Marketing, general and administrative expenses decreased from $7.9 million in 2016 to $6.2 million in 2017. The decrease of $1.8 million was primarily due to (a) a decrease of $1.9 million related personnel expenses resulting from regular, incentive and share-based compensation, (b) an increase of $0.4 million in admiralty legal support and (c) $0.2 million reduction in general corporate overhead supportive expenses.
For 2017, Operations and research expenses were $3.4 million compared to $8.3 million for the same period in 2016. The variance of $4.8 million was primarily due to (a) a $4.3 million reduction of marine services costs, which include technical crew costs as well as other marine operational costs such as equipment rental, fuel, port fees and consumables and (ii) a decrease of $0.5 million in general operations support services overhead, which includes insurance expenses, depreciation, travel and professional services. 2016 included the full-time operations of our vessel, the Odyssey Explorer, which was sold in mid-2016. The 2016 $1.0 gain on the sale of marine assets was due to the sale of the Odyssey Explorer and one other marine asset.
The net loss for 2017 was $7.8 million or $(0.95) per share, as compared to a net loss of $6.3 million or $(0.84) per share in 2016.
Consolidated financial statements as well as Odyssey's Annual Report on Form 10-K for the year ended December 31, 2017, are available on the company's website at www.odysseymarine.com as well as at www.sec.gov.
Odyssey Marine Exploration, Inc. (Nasdaq:OMEX) is engaged in deep-ocean exploration using innovative methods and state-of-the-art technology to provide access to critical resources worldwide.

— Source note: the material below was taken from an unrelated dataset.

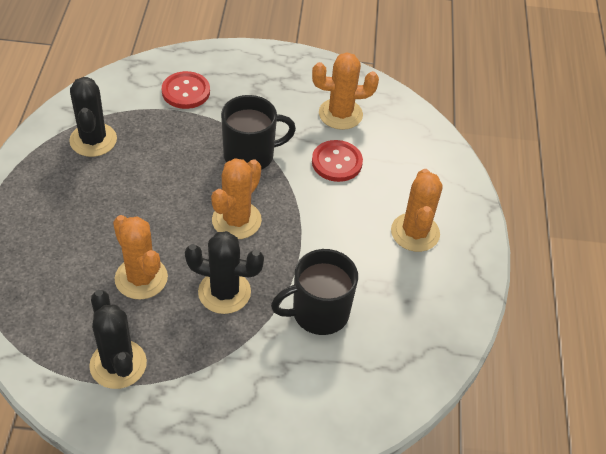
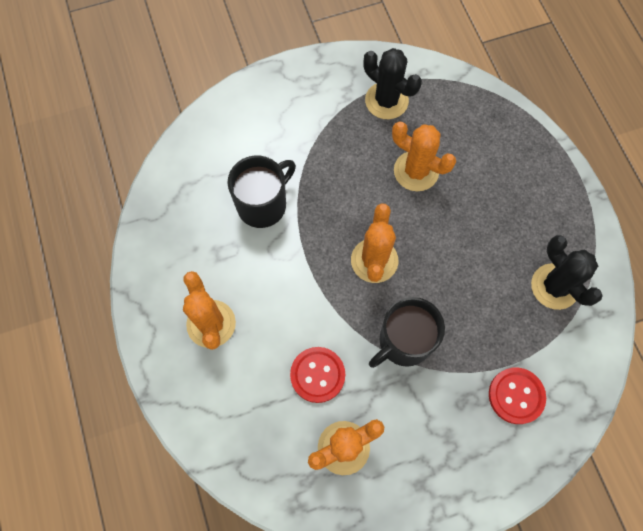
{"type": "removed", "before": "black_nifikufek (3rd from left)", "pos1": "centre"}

Our core focus is the discovery, development and extraction of deep-ocean minerals. Odyssey also provides marine services for private clients and governments. For additional details, please visit www.odysseymarine.com.

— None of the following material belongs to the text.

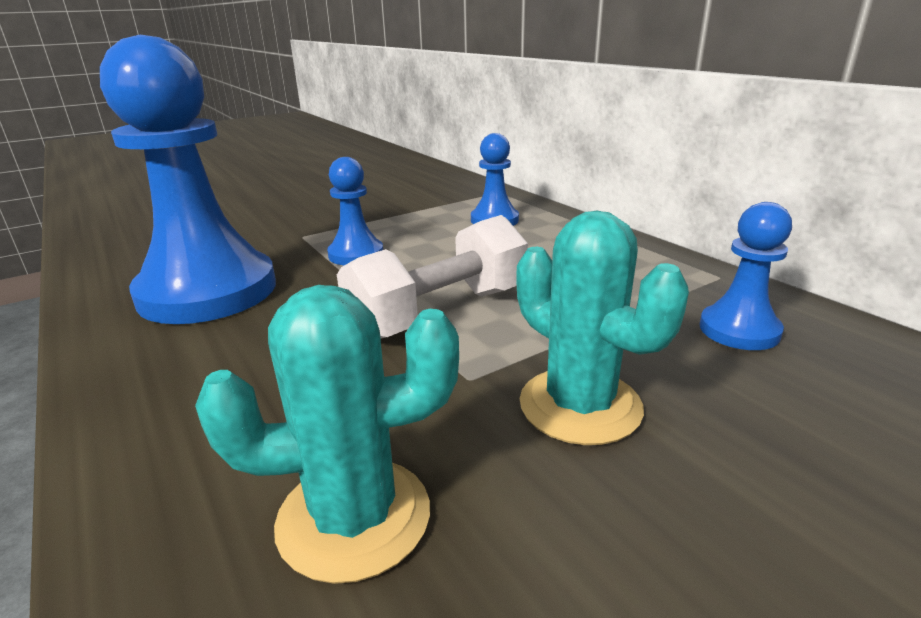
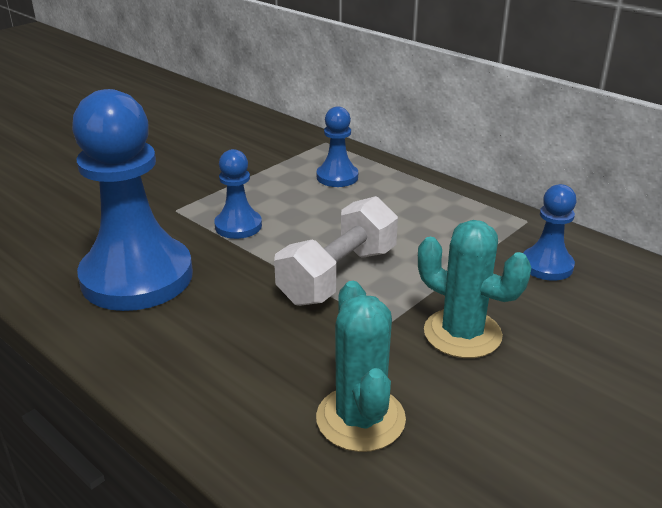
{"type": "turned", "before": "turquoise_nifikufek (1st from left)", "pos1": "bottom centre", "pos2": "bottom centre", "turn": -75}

Odyssey Marine Exploration believes the information set forth in this Press Release may include "forward looking statements" within the meaning of the Private Securities Litigation Reform Act of 1995, Section 27A of the Securities Act of 1933 and Section 21E of the Securities Act of 1934. Certain factors that could cause results to differ materially from those projected in the forward-looking statements are set forth in "Risk Factors" in Part I, Item 1A of the Company's Annual Report on Form 10-K for the year ended December 31, 2017, which was filed with the Securities and Exchange Commission on March 26, 2018. The financial and operating projections as well as estimates of mining assets are based solely on the assumptions developed by Odyssey that it believes are reasonable based upon information available to Odyssey as of the date of this release. All projections and estimates are subject to material uncertainties, and should not be viewed as a prediction or an assurance of actual future performance. The validity and accuracy of Odyssey's projections will depend upon unpredictable future events, many of which are beyond Odyssey's control and, accordingly, no assurance can be given that Odyssey's assumptions will prove true or that its projected results will be achieved.
The U.S. Securities and Exchange Commission (SEC) permits mining companies, in their filings with the SEC, to disclose only those mineral deposits that a company can economically and legally extract or produce. We use certain terms in this press release, such as "measured", "indicated," "inferred" and "resources," which the SEC guidelines strictly prohibit us from including in our filings with the SEC. "Inferred mineral resources" have a great amount of uncertainty as to their existence, and great uncertainty as to their economic and legal feasibility. It cannot be assumed that all or any part of an inferred mineral resource will ever be upgraded to a higher category. U.S. investors are cautioned not to assume that part or all of the inferred mineral resource exists, or is economically or legally mineable, and are urged to consider closely the disclosures in our Form 10-K which may be secured from us or from the SEC's website.